I was thinking about the difference between the concept of real-analytic function (for any point the Taylor-series of $f$ converge to the function in a neighborhood of the point) and complex analytic (equivalent to holomorphicity). There are many important differences indeed analyticity of complex functions is a more restrictive property, as it has more restrictive necessary conditions and complex analytic functions have more structure than their real-line counterparts.
For example in the complex case we have Liouville's theorem (any bounded complex analytic function defined on the whole complex plane is constant). But in the real analytic case this is false, just take $f(x)=\frac{1}{1+x^2}$ Actually, this example gives to us much more differences then this simple one.

* _Source material_:
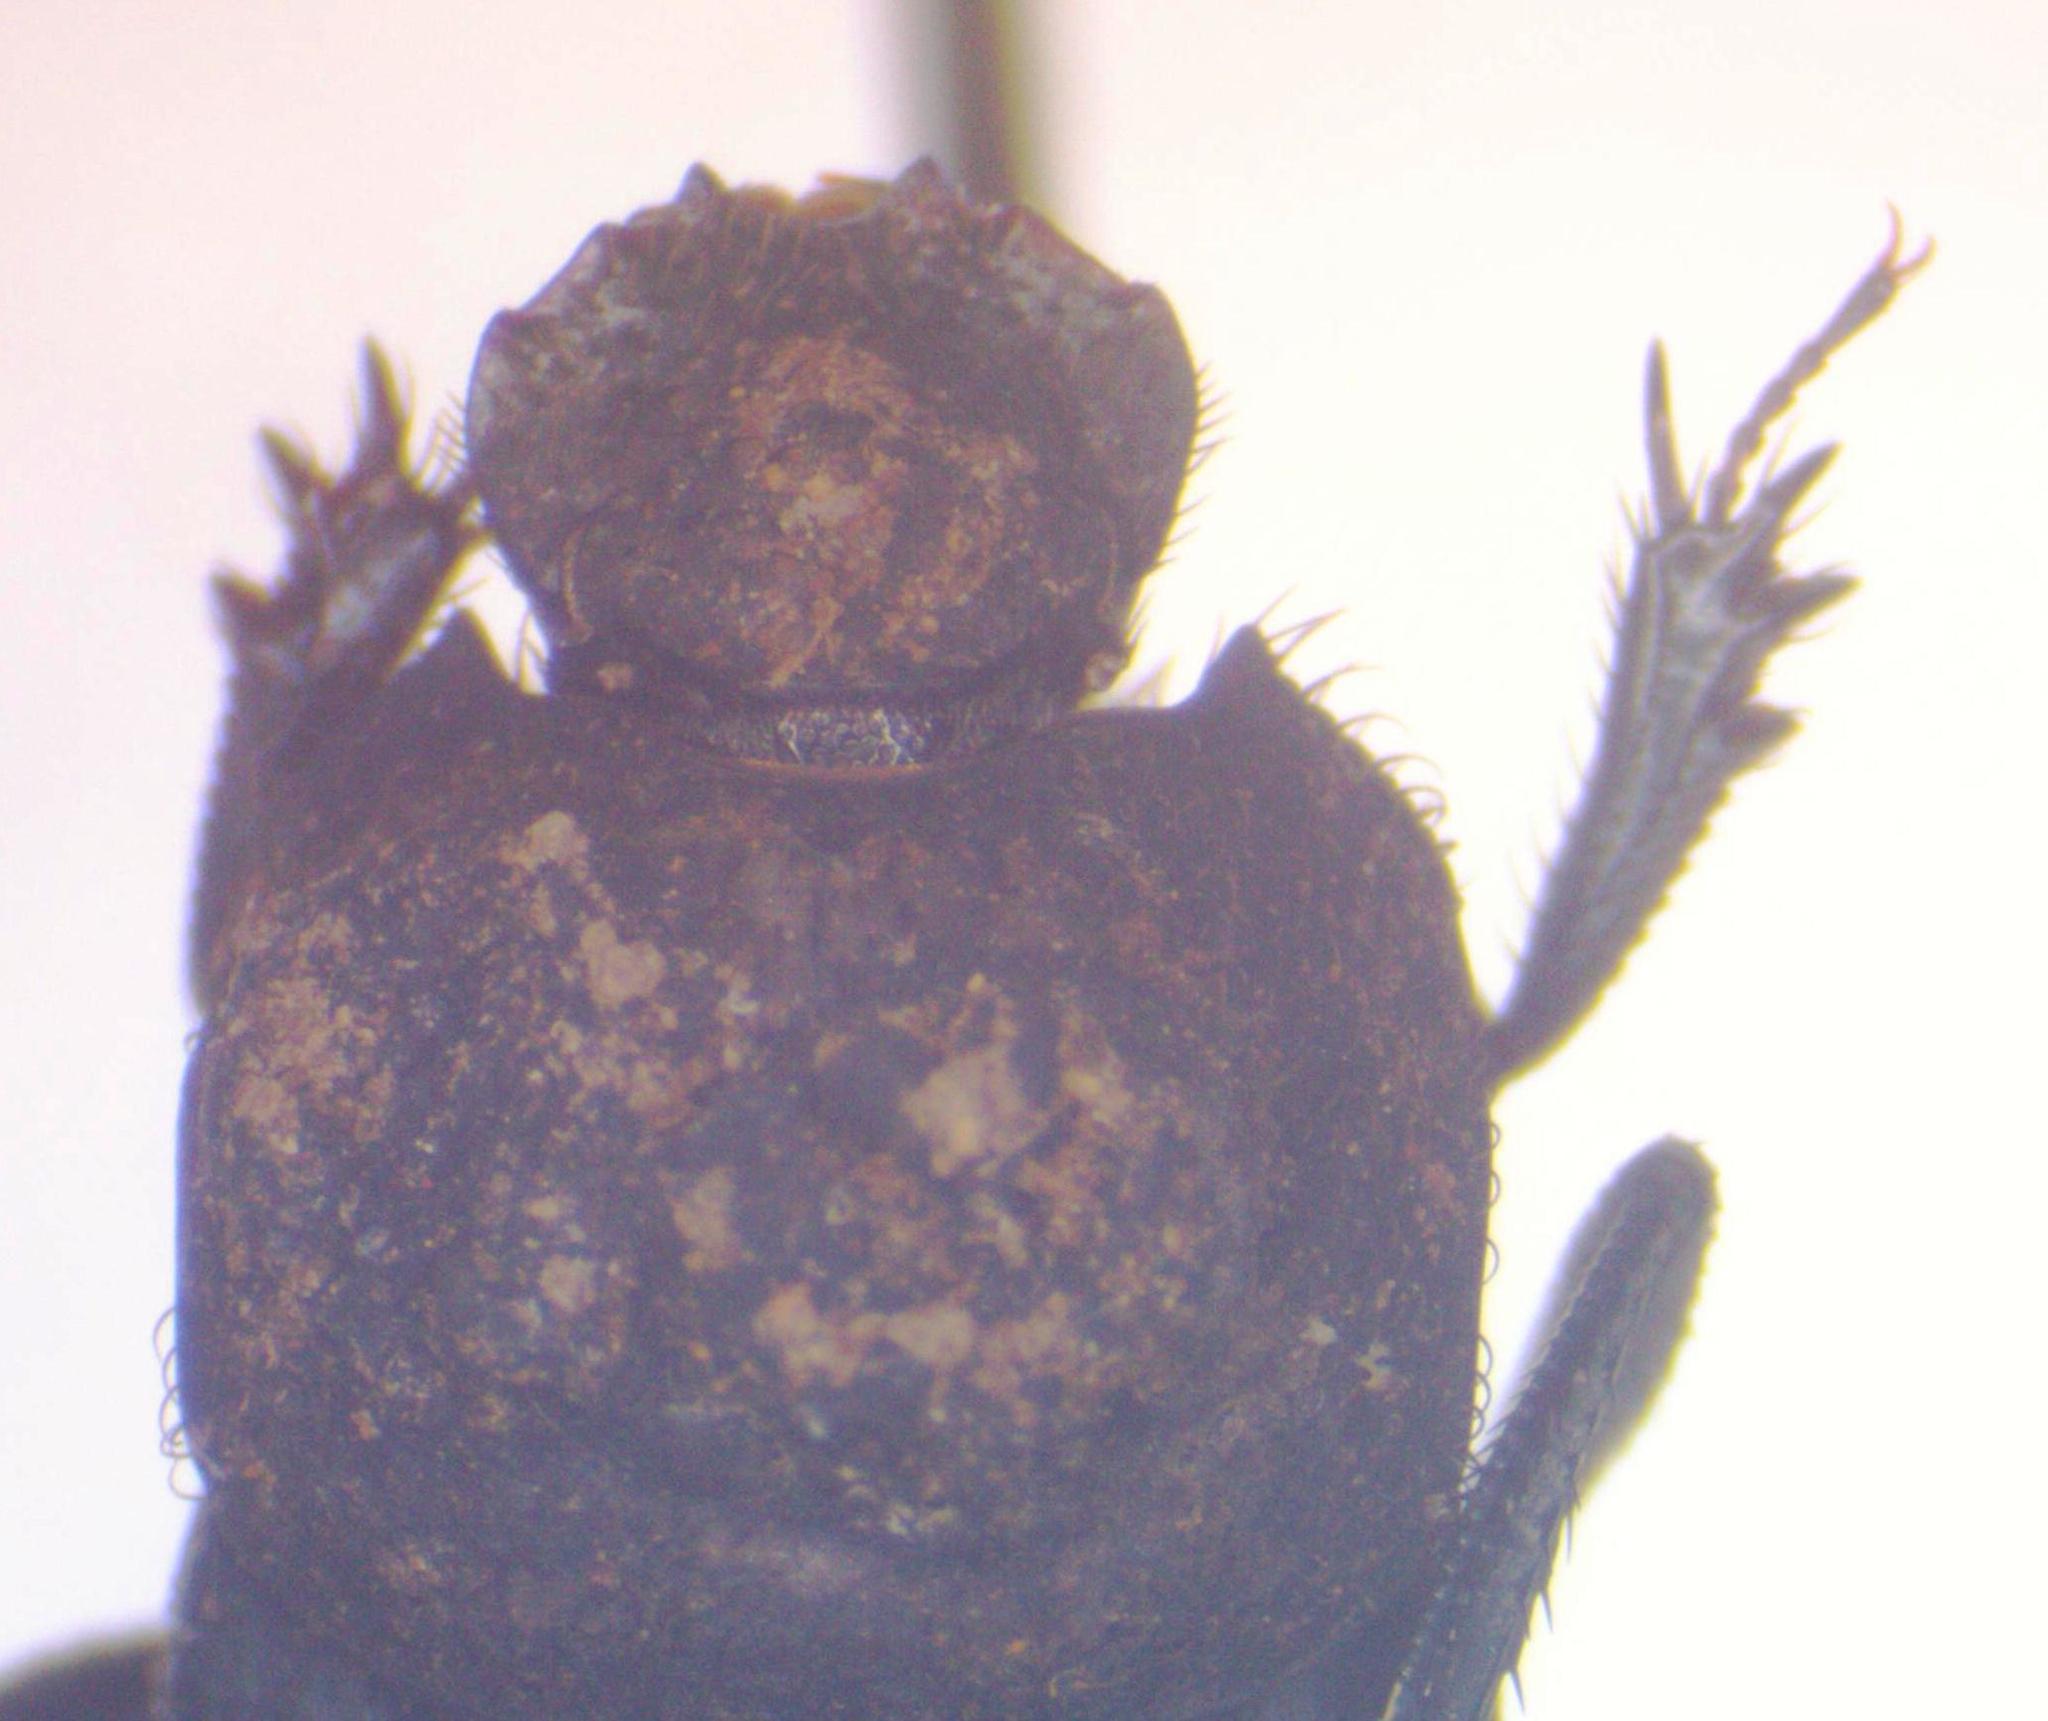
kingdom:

* _Written exercise 1_: From the passage on real and complex analytic functions, quote the part that opens with the words containing "I was thinking" and closes with "this simple one.".
* _Written exercise 2_: Based on the passage on real and complex analytic functions, decide whether each statement agrees with it: (a) Liouville's theorem is offered as an example from the complex case. (b) The passage says Liouville's statement also holds for real analytic functions. (c) Complex analyticity is described as equivalent to holomorphicity.
* _Written exercise 3_: Write what follows the final sentence of the passage on real and complex analytic functions.

* _Task output 1_:
I was thinking about the difference between the concept of real-analytic function (for any point the Taylor-series of $f$ converge to the function in a neighborhood of the point) and complex analytic (equivalent to holomorphicity). There are many important differences indeed analyticity of complex functions is a more restrictive property, as it has more restrictive necessary conditions and complex analytic functions have more structure than their real-line counterparts.
For example in the complex case we have Liouville's theorem (any bounded complex analytic function defined on the whole complex plane is constant). But in the real analytic case this is false, just take $f(x)=\frac{1}{1+x^2}$ Actually, this example gives to us much more differences then this simple one.

* _Task output 2_:
(a) Yes: "For example in the complex case we have Liouville's theorem"
(b) No: "But in the real analytic case this is false"
(c) Yes: "complex analytic (equivalent to holomorphicity)"

* _Task output 3_:
In the real case it's a standard fact that any real-analytic function is $C^\infty$ but the converse is not true because of the following example \begin{equation*} {\displaystyle f(x)={\begin{cases}e^{-{\frac {1}{x}}}&{\text{if }}x>0,\\0&{\text{if }}x\leq 0,\end{cases}}} \end{equation*}It is $C^\infty$ but it is not real-analytic at the origin. In light of this example I would like to ask this question
How does the category of real-analytic manifolds differs from that of $C^\infty$ ones? Or rather, are there many examples of manifolds that admit smooth but not real-analytic atlases?
EDIT
Here I'll try to resume all the comments below. Thanks everybody for the answers!
(1) Take a look at this question Can every manifold be given an analytic structure? with much more discussion
(2) The main resut is that: Any $C^1$ manifold admits a compatible real analytic structure (proved by Whitney)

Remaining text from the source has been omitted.